# COOKING FOR THE WEDDING



## gary s

Our Grandson got married Sunday Sept. 2nd  When they were doing all the planning I asked who and what was going to do the food? They both looked at me and said "You" Barbecue.
How could I say no. In fact I was flattered that they both wanted me to cook for a crowd.
I had to rent an extra refrigerator for all the meat and buy two huge igloo coolers.
ended up buying all my meat at the local store just up the road (made me a good deal on everything.
6 Briskets 14-18 lbs each
5 -  8-9 # Pork Butts
25 racks of Baby Backs
16 Large Chicken split in Half 
12  Lbs. Sausage
4 Gallons of my Baked Beans

Number 2 son brought his Smoker over .
Had 2 smokers going for 4 days





















































































































This is the best I could do with Pics, It got so Crazy I didn't even think about More Pics

We fed between 80 and 90 people and lots of seconds. I guess it was pretty darn good everyone kept complimenting how good the BBQ was

and BTW  I also Officiated the Service   I had a blast but tired , tired

Gary


----------



## chilerelleno

WOW! 
Congrats on your Grandson's Wedding and on pulling off the HUGE cook.
*Like!*


----------



## cooker613

Mazel Tov. A beautiful cook!


----------



## flatbroke

Good job


----------



## GATOR240

Wow, what a job! Looks excellent!


----------



## kruizer

I love to cook and that is too much for me to handle. It is good you had some help. Awesome cook


----------



## Smkryng

Congratulations on the wedding! That’s one huge cook, I’d pull my hair out trying to cook for 80 or 90 people. Looks like you did great though.


----------



## motocrash

Man that's a lot of work!


----------



## chopsaw

Awesome all around . That sausage really caught my eye . Looks perfect .


----------



## Smoke23

Congratulations on the grandson’s wedding and that HUGE cook!


----------



## KrisUpInSmoke

That looks like a colossal cook! What an undertaking! Congrats on everything, from the cook to the wedding to the carousel!


----------



## zachd

Wow!


----------



## meatallica

Awesome job!!!


----------



## gmc2003

WOW, just WOW. That's a great looking cook Gary. Superb Job on those wedding vittles, and I don't think I've ever seen a fridge stocked with that much food. 

Point for sure.

Chris


----------



## petehalsted

Wow, that had to take some serious planning and it looks like you pulled it off well! 

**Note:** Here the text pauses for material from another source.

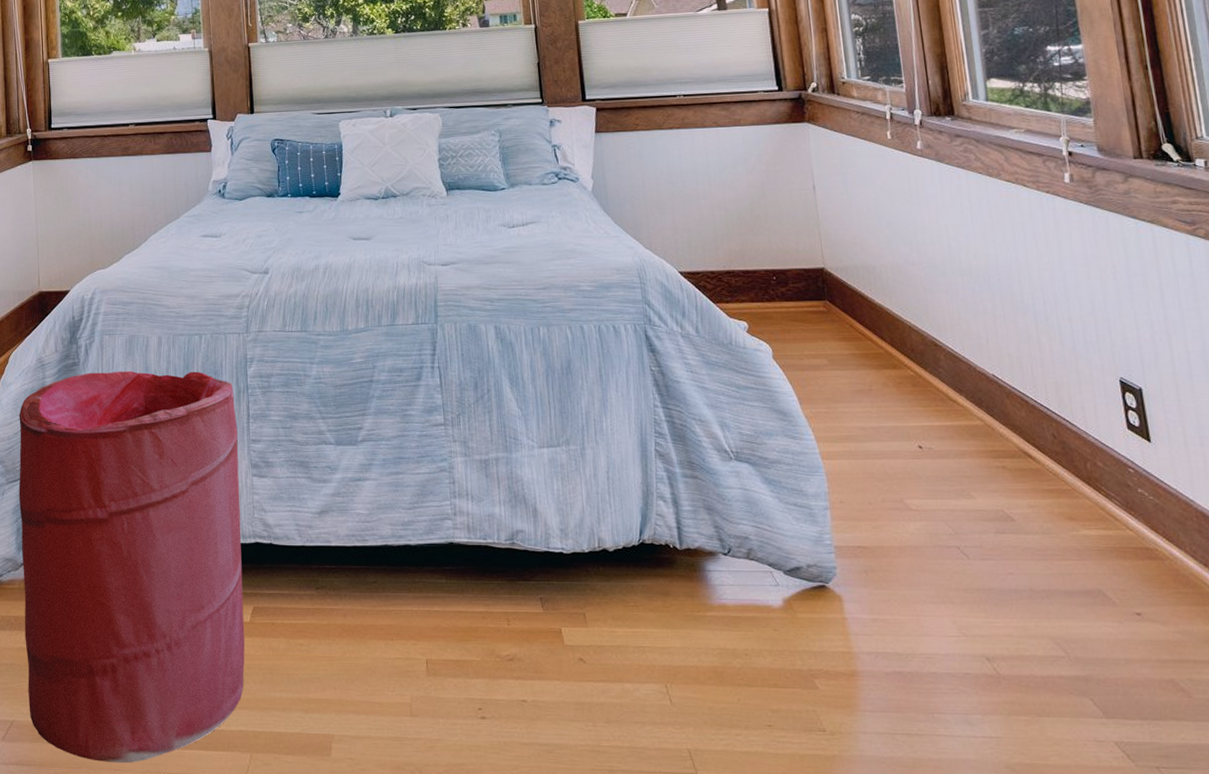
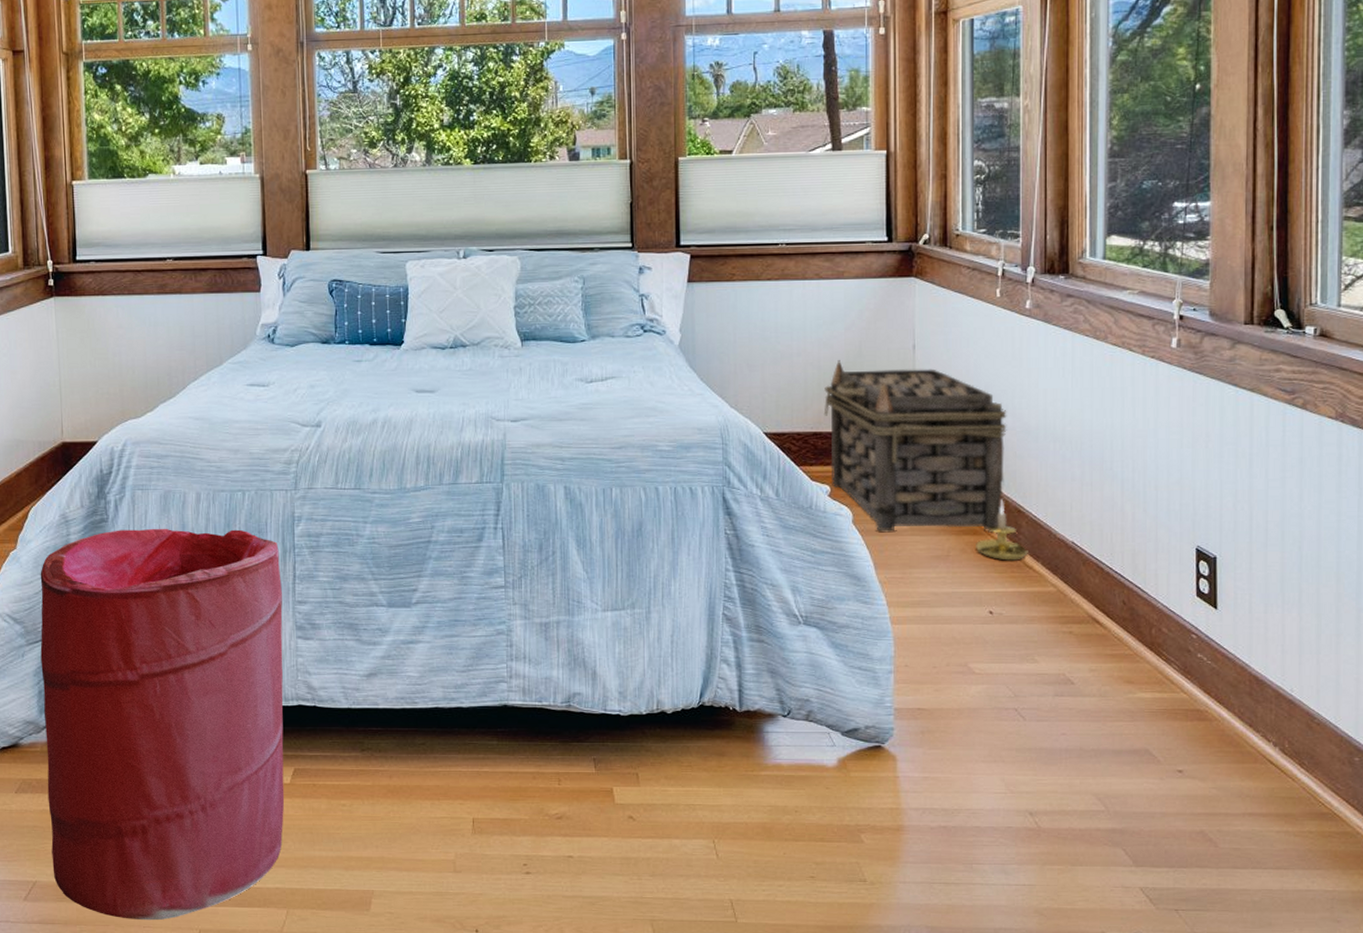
basket: none [733,202,918,367] -> present [823,360,1007,532]
candle holder: none [897,333,950,394] -> present [976,499,1028,561]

I would be curious to hear more about your process, As far as order you cooked things, how you held them, reheated etc. and what worked, didn't work, what you would change if you did it again.


----------



## xray

Gary, congrats on the grandson’s wedding. That’s one hell of a cook, you make it look so easy.


----------



## tropics

Gary Congrats on a fantastic cook,all looks perfect to me.Hope the newly weds have a long and happy bunch of years together.
Richie


----------



## gary s

Thanks Guys   I had more fun than I have had in Years. The only time I got a little stressed was re-warming
Wedding was at 5:30 PM  I finished warming the last batch at 4:10 PM  #1 son and nephew hurried it out there, then I jumped in the shower, got ready and made it by 5:30  Actually got started with the ceremony at 6:00

Gary


----------



## SmokinAl

Wow, what a marathon cook!
Great photo's & congrats to the bride & groom!!!
Al


----------



## HalfSmoked

After all the others comments the only thing I can say is AWESOME AWESOME AWESOME.
You also created some fond memories for you family. Congrats to your grandson.

Warren


----------



## dr k

Wow what a spread!  Those reverse smokers look great next to each other. Those low mounted fire boxes look like they are magically floating next to the smoker. Must be some great welding jobs.


----------



## gary s

Thanks again  Here are a few pics of my Grandson who was ring bearer For his Big Brother
He just turned 5  the little girl was the flower girl


Learned all his moves from watching his Dad and Mom dancing


----------



## RiversideSm0ker

That was an awesome cook Gary. You definitely were all over it even officiating. You are the man! Two thumbs up to you and congrats to your grandson. I wish him and his spouse all the best in the future.

George


----------



## Jeff Wright

What a task you had...can you say grandfather of the decade!  Nice work.  That had to be extremely gratifying.  Congrats for pulling it off and best of wishes to the newlyweds.


----------



## SmokinLogs

Wow, I don’t know what else to say but wow. Everything there looks delicious, and there is so much of it. Congrats on your grandson getting married, and congrats on making the carousel, you deserve it!


----------



## Bearcarver

OMG!!
What a Fabulous Thread!!!:)
This is easily one of the best Smokes of All Time.
And the entertainment is Great too, with the 5 year old GS & his Cute little friend!!
They make a Great pair!!
The food ALL looks out of this World, but I expected nothing Less!!
Nice Job Gary!!
Like.

Bear


----------



## gary s

Thanks again guys  What a week !!

Gary


----------



## gary s

BTW  only thing that was left was some Ribs and Chicken  and that went home with some of the guest.

Gary


----------



## Braz

Great job. (Just piling on here.)


----------



## normonster

Wow. You win.


----------



## WaterinHoleBrew

Wow, that is just awesome all the way around my friend...  That's a grand slam right there!  Congrats to the bride & groom!


----------



## gary s

Thank you, All of you for the nice comments  I really do appreciate them.

Gary


----------



## buffalobbqpete

Looks like an awesome cook! Congrats to your grandson!


----------



## hardcookin

Awesome job Gary!! I love big smokes like that, but all I want is some sleep after its all over...
You really nailed that one!!


----------



## gary s

Thank you,  I was work But a ton of fun

Gary


----------



## gary s

Good thing it wasn't this week Been Raining and supposed to rain all week

Gary


----------



## HalfSmoked

Yup same here and going to get worst from hurricane. They say we could get up to 20".

Warren


----------



## gary s

Just looking back at the Wedding, It was really Fun

Gary


----------



## HalfSmoked

That's the great thing about memories and photos to remind you.

Warren


----------



## gary s

Yep Great Day for sure

Gary


----------